I firmly believe that everybody should have the right to vote (with the qualification that I agree in the current "age discrimination") - however this is quite different to the statement that everybody SHOULD vote.
Last election we had millions of our dollars poured down the collective drain in an effort to persuade everybody to vote regardless of whether they had any idea whatsoever about what they were voting for.
Now while the concept of merit based voting would initially seem to hold some kind of solution - along the lines of intelligence testing etc - I am actually against this for a number of reasons. However primary amongst these is that I would actually prefer the future direction of our country to be decided by: a group of illiterate fools who had nevertheless found out about the issues that concern them, made value judgments on these and come to a conclusion about what party(s) best serviced them and decided to vote; than a group of super-geniuses that just turn up to a pollsters booth with the intention of voting for who they pseudo-randomly decide is best.
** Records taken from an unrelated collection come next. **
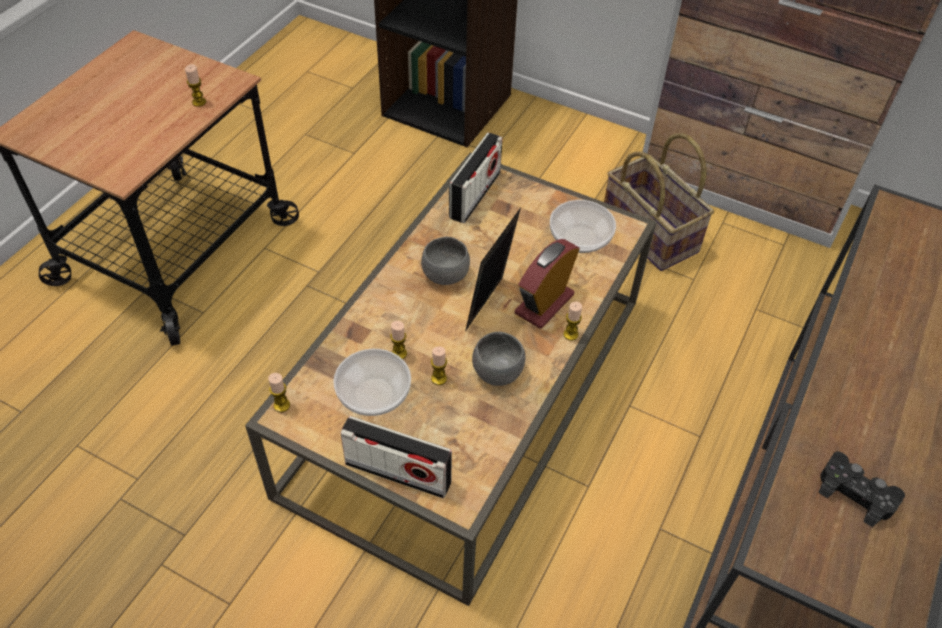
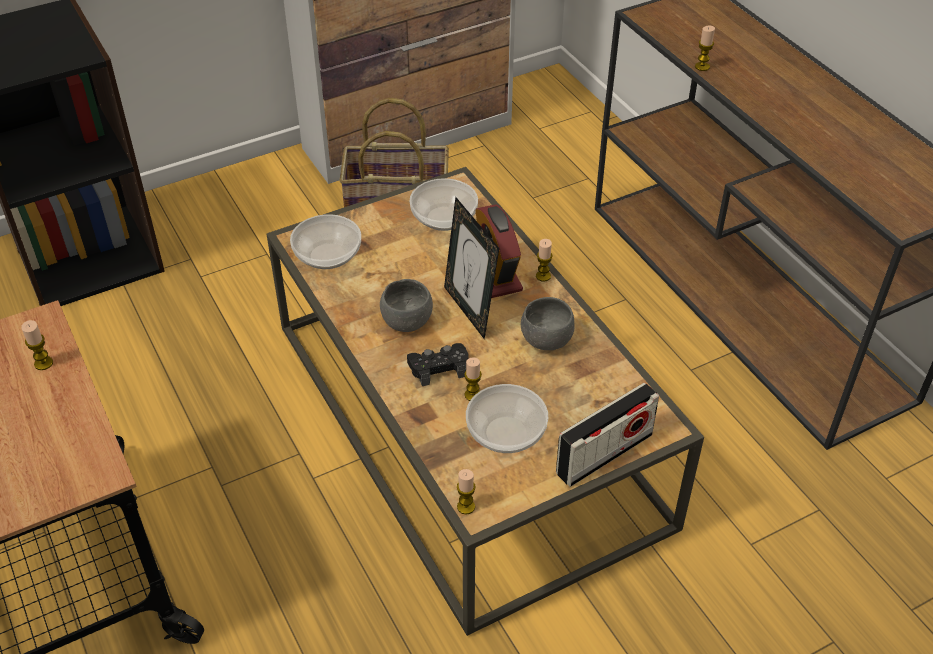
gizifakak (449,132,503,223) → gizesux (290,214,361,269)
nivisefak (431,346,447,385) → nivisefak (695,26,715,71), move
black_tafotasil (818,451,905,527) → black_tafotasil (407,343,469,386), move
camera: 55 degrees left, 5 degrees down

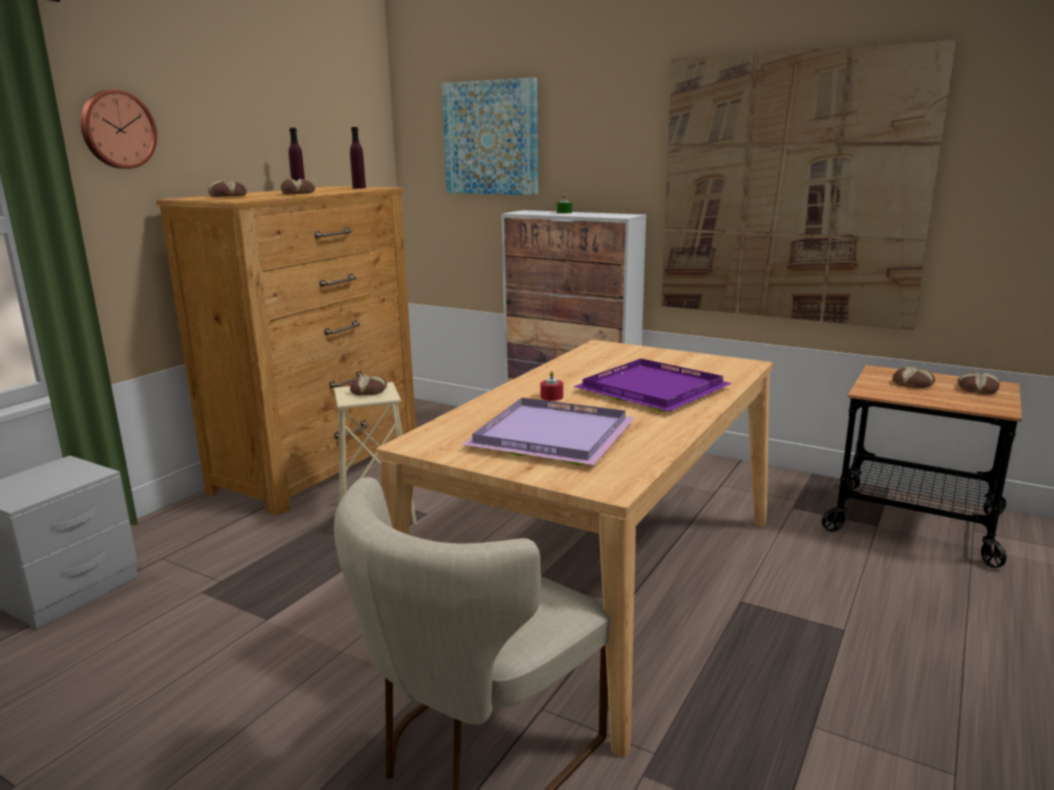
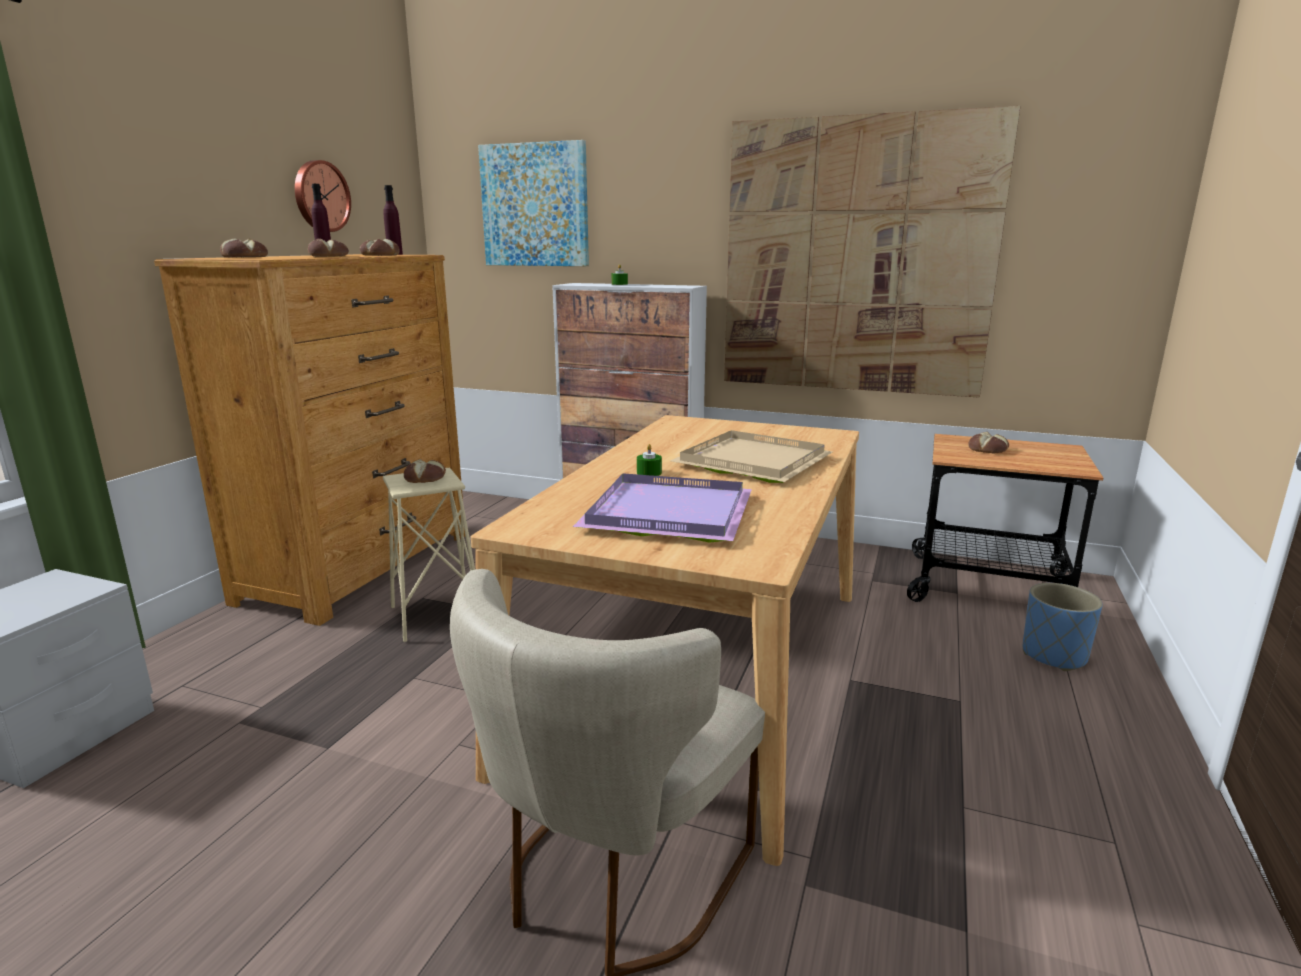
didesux (80,90,157,169) → didesux (295,160,351,232), move
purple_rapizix (573,359,732,412) → beige_rapizix (670,430,833,483)
red_nivisefak (540,371,563,401) → green_nivisefak (637,444,662,476)
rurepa (957,372,1000,395) → rurepa (360,239,400,256), move
- → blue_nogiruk (1023,583,1103,671)
camera: 10 degrees left, 0 degrees up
This is regardless of the fact that the latter would probably actually result in a better overall result for the country.
Next election what I would like to see is an equal number of ads to the "little orange man" pointing out that while voting technically is as easy as ticking a box, the responsibility that attaches to that right is to make an informed decision. Which means more than just listening to party political broadcasts, more than just voting on polls, and far more than just voting for who you did last time.
That group of voters [sic] who do not know why they are voting for someone, having come to a conclusion that they best fit their values - this is the group I would disenfranchise (for that election). One of the prime ironies in democracy is that a country gets the Government that it deserves. And for that I weep for you NZ.